• Ziel der Aufgabe: Schreiben Sie bitte den folgenden Text über Kinder, die den neuen Partner eines Elternteils ablehnen, vollständig und wortgetreu ab.

• Ausgewählter Abschnitt:
■ ■ ■ ■

Wie Sie damit umgehen, wenn Ihr Kind Ihren neuen Partner nicht mag
Praktische Strategien für Eltern, deren Kinder Schwierigkeiten mit einem neuen Partner haben.
- Die Gefühle Ihres Kindes verstehen. Kinder brauchen Zeit, um Veränderungen zu verarbeiten. Ihr Kind fühlt sich möglicherweise bedroht, eifersüchtig oder hat Angst, Sie zu verlieren. Diese Reaktionen sind normal und zeigen, wie wichtig Sie für Ihr Kind sind. Nehmen Sie die Gefühle ernst und vermeiden Sie es, sie kleinzureden oder zu ignorieren. Sprechen Sie offen mit Ihrem Kind über seine Sorgen und Ängste, ohne Vorwürfe zu machen.
- Tempo und Grenzen respektieren. Drängen Sie Ihr Kind nicht zu schnell in eine Beziehung mit Ihrem neuen Partner. Lassen Sie die Bindung natürlich entstehen. Beginnen Sie mit kurzen, lockeren Begegnungen in entspannter Atmosphäre. Respektieren Sie, wenn Ihr Kind Abstand braucht. Zwingen Sie niemals Umarmungen, gemeinsame Aktivitäten oder Gespräche auf. Ihr Partner sollte verstehen, dass er sich die Zuneigung Ihres Kindes verdienen muss und nicht automatisch eine Elternrolle übernehmen kann.

■ ■ ■ ■

(Gesammelte Dateneinträge)
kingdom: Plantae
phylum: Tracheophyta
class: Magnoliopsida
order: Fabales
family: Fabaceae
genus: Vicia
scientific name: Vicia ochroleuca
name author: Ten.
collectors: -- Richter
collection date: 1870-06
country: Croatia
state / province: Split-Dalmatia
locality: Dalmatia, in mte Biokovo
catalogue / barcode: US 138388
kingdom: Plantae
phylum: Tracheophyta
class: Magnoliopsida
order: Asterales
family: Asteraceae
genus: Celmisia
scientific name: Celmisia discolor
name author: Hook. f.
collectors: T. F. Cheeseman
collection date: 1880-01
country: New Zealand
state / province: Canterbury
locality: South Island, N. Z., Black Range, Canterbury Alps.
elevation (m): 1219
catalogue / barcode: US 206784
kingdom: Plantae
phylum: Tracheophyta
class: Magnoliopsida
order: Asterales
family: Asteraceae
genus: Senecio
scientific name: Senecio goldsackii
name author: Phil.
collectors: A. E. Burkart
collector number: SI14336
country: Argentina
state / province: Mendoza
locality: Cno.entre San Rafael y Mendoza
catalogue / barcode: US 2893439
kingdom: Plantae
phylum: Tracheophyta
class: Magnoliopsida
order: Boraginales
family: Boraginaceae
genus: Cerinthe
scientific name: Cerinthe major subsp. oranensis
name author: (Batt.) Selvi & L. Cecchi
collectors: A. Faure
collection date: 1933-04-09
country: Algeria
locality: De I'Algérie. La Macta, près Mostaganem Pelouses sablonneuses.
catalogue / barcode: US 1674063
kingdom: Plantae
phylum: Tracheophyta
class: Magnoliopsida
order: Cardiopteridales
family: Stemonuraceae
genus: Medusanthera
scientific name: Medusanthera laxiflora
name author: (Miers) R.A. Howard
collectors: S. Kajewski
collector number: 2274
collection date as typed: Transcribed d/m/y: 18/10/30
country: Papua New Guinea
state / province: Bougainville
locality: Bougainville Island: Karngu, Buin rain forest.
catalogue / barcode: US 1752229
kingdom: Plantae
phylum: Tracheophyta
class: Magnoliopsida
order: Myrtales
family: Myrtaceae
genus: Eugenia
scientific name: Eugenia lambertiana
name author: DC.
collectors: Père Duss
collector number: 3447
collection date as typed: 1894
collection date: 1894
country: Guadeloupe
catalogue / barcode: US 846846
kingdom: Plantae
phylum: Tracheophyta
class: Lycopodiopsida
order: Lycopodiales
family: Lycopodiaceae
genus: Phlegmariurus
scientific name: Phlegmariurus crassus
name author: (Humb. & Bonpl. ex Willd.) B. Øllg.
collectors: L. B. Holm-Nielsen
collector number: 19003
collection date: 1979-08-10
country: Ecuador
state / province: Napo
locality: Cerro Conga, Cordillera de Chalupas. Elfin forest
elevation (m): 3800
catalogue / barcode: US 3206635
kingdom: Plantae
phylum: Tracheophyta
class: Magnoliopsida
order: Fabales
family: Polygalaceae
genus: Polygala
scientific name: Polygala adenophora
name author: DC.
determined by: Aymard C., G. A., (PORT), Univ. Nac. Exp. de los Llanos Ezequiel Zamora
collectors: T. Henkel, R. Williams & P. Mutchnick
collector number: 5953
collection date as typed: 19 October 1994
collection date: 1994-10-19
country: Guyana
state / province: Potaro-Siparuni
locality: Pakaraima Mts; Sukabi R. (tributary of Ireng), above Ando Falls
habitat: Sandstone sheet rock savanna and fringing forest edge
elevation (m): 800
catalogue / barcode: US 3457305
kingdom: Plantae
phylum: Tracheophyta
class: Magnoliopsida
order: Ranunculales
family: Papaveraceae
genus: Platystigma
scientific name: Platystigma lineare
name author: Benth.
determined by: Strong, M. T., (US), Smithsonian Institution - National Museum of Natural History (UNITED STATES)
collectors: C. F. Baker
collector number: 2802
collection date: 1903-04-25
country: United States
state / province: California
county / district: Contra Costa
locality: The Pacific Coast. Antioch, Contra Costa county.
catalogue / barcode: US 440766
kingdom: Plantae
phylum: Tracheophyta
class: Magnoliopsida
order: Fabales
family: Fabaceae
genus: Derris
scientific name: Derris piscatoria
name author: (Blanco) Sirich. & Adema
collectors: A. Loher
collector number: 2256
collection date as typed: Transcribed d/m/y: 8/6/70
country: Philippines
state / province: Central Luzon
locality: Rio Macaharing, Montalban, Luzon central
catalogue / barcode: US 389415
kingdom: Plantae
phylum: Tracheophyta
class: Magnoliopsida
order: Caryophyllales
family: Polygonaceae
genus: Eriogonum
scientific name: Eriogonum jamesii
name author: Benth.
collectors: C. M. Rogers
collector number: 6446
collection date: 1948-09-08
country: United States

■ ■ ■ ■

• Ergebnis der Aufgabe:
Wie Sie damit umgehen, wenn Ihr Kind Ihren neuen Partner nicht mag
Praktische Strategien für Eltern, deren Kinder Schwierigkeiten mit einem neuen Partner haben.
- Die Gefühle Ihres Kindes verstehen. Kinder brauchen Zeit, um Veränderungen zu verarbeiten. Ihr Kind fühlt sich möglicherweise bedroht, eifersüchtig oder hat Angst, Sie zu verlieren. Diese Reaktionen sind normal und zeigen, wie wichtig Sie für Ihr Kind sind. Nehmen Sie die Gefühle ernst und vermeiden Sie es, sie kleinzureden oder zu ignorieren. Sprechen Sie offen mit Ihrem Kind über seine Sorgen und Ängste, ohne Vorwürfe zu machen.
- Tempo und Grenzen respektieren. Drängen Sie Ihr Kind nicht zu schnell in eine Beziehung mit Ihrem neuen Partner. Lassen Sie die Bindung natürlich entstehen. Beginnen Sie mit kurzen, lockeren Begegnungen in entspannter Atmosphäre. Respektieren Sie, wenn Ihr Kind Abstand braucht. Zwingen Sie niemals Umarmungen, gemeinsame Aktivitäten oder Gespräche auf. Ihr Partner sollte verstehen, dass er sich die Zuneigung Ihres Kindes verdienen muss und nicht automatisch eine Elternrolle übernehmen kann.